Mas, claro, não passou.

Eu devia ter percebido os primeiros sinais. Quer dizer, eles estavam lá – ou aqui, eu nunca sei – o tempo todo, bem claros para todos s outros. Por Merlin, eu até cheguei a ter a cara de pau de pedir para Mcgonagall para adiar o teste de transfiguração para a próxima semana.

E não, Lily Evans definitivamente não faz isso.

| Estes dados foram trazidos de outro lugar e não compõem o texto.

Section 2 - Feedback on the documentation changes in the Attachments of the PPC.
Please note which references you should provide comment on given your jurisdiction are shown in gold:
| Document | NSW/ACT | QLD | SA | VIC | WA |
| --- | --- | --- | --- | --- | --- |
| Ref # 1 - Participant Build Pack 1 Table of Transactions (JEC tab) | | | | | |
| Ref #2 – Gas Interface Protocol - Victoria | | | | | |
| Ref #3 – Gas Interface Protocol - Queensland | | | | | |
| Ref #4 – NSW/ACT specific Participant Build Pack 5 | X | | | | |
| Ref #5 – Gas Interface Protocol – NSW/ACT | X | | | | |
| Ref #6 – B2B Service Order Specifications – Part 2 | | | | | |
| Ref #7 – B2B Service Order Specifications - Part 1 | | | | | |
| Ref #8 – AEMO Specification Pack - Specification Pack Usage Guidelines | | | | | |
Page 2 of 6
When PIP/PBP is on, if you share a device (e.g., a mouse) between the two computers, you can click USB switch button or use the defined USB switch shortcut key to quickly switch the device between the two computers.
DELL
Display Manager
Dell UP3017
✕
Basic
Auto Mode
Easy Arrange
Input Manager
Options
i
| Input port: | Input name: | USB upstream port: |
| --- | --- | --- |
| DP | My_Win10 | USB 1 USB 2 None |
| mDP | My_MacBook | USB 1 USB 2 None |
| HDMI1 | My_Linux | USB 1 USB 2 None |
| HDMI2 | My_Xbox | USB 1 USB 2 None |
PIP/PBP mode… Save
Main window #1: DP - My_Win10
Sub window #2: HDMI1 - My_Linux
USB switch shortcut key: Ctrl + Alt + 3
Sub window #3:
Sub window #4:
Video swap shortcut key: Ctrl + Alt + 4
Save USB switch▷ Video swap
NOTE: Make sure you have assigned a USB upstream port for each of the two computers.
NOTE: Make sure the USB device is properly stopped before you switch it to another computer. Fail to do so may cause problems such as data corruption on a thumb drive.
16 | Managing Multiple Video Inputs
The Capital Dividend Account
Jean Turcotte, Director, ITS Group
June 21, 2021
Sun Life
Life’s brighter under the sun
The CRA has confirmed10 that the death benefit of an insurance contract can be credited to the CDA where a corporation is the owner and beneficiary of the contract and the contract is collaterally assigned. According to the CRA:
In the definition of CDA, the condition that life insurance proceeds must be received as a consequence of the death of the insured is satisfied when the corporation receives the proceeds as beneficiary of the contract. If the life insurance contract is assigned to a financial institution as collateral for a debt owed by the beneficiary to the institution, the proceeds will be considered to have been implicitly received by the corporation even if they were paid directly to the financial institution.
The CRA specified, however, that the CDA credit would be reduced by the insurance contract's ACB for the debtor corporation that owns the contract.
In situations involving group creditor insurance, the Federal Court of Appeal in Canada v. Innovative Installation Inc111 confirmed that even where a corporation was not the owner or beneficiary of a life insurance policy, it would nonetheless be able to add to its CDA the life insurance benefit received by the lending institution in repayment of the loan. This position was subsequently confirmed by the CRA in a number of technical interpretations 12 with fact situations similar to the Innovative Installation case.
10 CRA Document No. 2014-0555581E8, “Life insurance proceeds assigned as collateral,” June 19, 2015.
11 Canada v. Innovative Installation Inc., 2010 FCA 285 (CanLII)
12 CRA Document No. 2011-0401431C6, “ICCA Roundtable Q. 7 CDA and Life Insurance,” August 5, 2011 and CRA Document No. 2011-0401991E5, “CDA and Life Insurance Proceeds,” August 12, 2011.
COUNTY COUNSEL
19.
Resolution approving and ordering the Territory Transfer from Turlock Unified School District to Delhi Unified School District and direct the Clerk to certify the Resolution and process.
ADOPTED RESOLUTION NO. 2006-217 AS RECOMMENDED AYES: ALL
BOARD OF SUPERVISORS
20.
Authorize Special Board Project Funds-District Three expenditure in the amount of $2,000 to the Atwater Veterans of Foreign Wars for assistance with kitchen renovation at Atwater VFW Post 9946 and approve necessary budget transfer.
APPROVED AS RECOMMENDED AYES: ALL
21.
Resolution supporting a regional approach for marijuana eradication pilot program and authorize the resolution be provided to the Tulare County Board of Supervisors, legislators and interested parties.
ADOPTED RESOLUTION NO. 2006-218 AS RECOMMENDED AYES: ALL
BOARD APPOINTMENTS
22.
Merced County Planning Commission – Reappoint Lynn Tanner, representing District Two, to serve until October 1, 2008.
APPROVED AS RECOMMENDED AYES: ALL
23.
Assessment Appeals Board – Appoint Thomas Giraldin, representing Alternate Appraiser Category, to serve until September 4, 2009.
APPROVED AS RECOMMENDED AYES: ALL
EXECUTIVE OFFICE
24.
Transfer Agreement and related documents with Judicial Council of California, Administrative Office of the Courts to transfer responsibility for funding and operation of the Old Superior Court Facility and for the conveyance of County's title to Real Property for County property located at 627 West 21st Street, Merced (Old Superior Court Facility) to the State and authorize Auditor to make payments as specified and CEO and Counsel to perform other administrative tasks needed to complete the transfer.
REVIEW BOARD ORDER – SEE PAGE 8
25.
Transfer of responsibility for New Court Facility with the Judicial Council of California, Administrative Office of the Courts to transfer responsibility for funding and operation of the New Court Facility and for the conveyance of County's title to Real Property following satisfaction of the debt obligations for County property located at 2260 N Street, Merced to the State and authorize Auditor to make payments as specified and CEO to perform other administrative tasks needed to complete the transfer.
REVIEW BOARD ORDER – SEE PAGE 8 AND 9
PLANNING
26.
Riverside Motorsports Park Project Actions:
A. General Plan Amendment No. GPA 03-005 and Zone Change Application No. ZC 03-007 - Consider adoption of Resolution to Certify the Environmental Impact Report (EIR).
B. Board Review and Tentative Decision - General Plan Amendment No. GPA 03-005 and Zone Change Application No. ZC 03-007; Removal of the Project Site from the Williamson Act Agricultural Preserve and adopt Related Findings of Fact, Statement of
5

Era óbvio que eu estava enlouquecendo.

"Lily" eu ouvi de algum canto à minha esquerda, virando minha cabeça assim que decidi que era seguro olhar. Marlene não estava exatamente amigável comigo esses dias – e eu acho que isso tinha ligeiramente a ver com o fato de eu não ter estudado nem um pouco para o teste de História da Magia que eu faria com ela – "Está acordada?"

Não era porque eu não estava a pessoa mais esportista e enérgica do mundo que eu estaria dormindo em uma quarta feira, três da tarde.

Isso é para a as terças.

"O que é?"

"Briguei com o Frank".

Eu revirei os olhos de leve, imperceptivelmente, esperando que as cortinas – a minha estava meio fechada para impedir o sol de entrar pela janela e bater nos meus olhinhos verdes – fossem mais que suficiente para cobrir o movimento.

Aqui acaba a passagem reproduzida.